Moving up to other floors, the exhibitions appear to follow a chronological path. There are extensive  World War II displays. You will see exhibits as diverse as a Rolls Royce Merlin aero-engine, a 25-pounder field gun, BMW R75 motorcycle and sidecar, Clarkair bulldozer to name but a few.
Around the main exhibits are other displays such as photographs by Cecil Beaton, paintings by various war artists, and even a skull and crossbones flag with a homemade 'Shit or Bust' motto used on a Landing Craft.
Further floors have exhibitions of modern conflicts including Suez, Korea, Cypress, Falklands & Yugoslavia
On the forth floor you encounter the Holocaust exhibition. This is an experience you will take away and never forget, as the history of the systematic, bureaucratic, state-sponsored persecution and murder of six million Jews by the Nazi regime and its collaborators is told with photographs, words, and film. The sheer enormity and evil of events is powerfully portrayed. Testimonies from survivors bring a moving perspective to exhibits. At the end of the exhibition, a model of Auschwitz-Birkenau demonstrates the extent of events that occurred.
This is but a taster of the Imperial War Museum, which has many more floors, areas, and exhibits that I simply don't have the time to catalogue here. You really do need a full day here, and even then I guarantee you will leave wishing you had spent longer in certain areas.
Also, there are different ways to view the museum. On this visit I photographed as much as I could, both exhibits and information cards so I could read and view them at my leisure at home on the laptop.
Next time though I might just leave my camera at home and copy the many students who were sketching and writing copious notes about everything that interested them. Photographs, of course, can always be found online. 
Oh and did I mention, admission is free.

Sunday, 24 July 2016

The British Camouflage Tree Observation Post of WWI

This is a British camouflage tree observation post on display at the Imperial War Museum in London, which was used on the Western Front during World War I.

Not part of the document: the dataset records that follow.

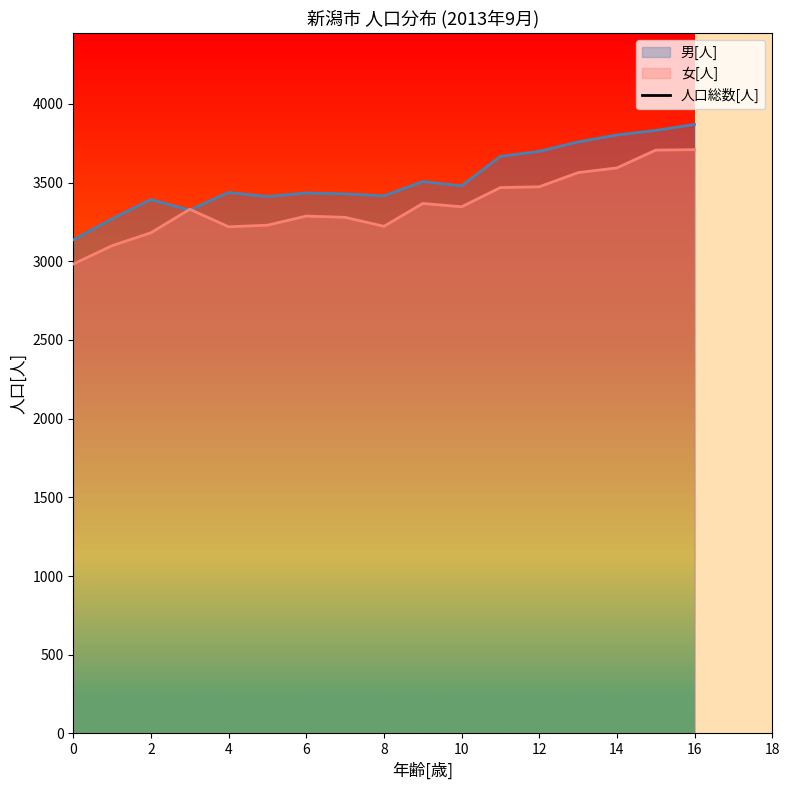

What is the maximum value shown in the chart?

7578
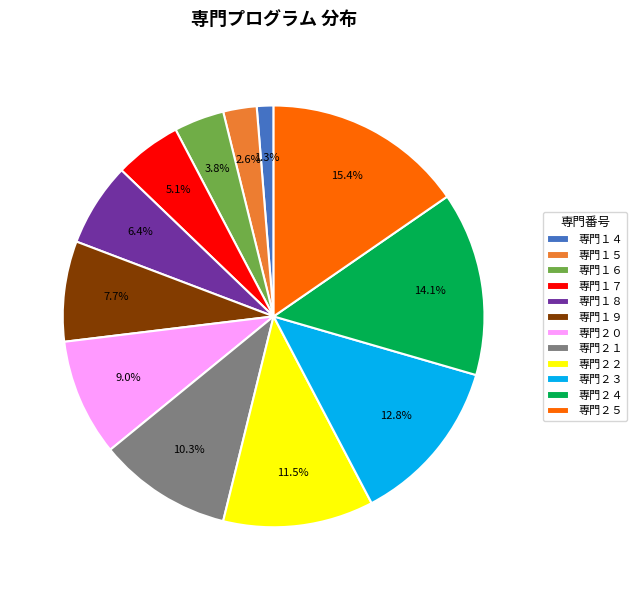

True or false: 専門２２ accounts for 1% of the total.

False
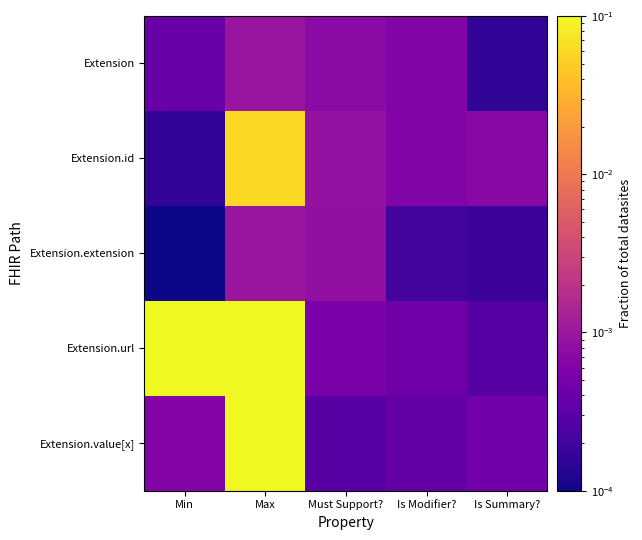

Reading left to right, what are all the values shown in this chart?

Extension: Min=0.0	Max=0.0	Must Support?=0.0	Is Modifier?=0.0	Is Summary?=0.0
Extension.id: Min=0.0	Max=0.1	Must Support?=0.0	Is Modifier?=0.0	Is Summary?=0.0
Extension.extension: Min=0.0	Max=0.0	Must Support?=0.0	Is Modifier?=0.0	Is Summary?=0.0
Extension.url: Min=0.1	Max=0.1	Must Support?=0.0	Is Modifier?=0.0	Is Summary?=0.0
Extension.value[x]: Min=0.0	Max=0.1	Must Support?=0.0	Is Modifier?=0.0	Is Summary?=0.0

In stalemate, the war had become very long and slow. The armies had to begin to be creative with war tactics since neither side would leave their trenches.

A real tree in no man's land , with its branches blown off, was sketched by a soldier-artist from the Royal Engineers' camouflage unit.
A replica tree with a steel core was then made behind the lines. The real tree was removed at night and replaced with the fake one.
The observer could then crawl up inside it and watch the German lines.

These camouflage trees stood in full view of the Germans, but their secret purpose was never discovered.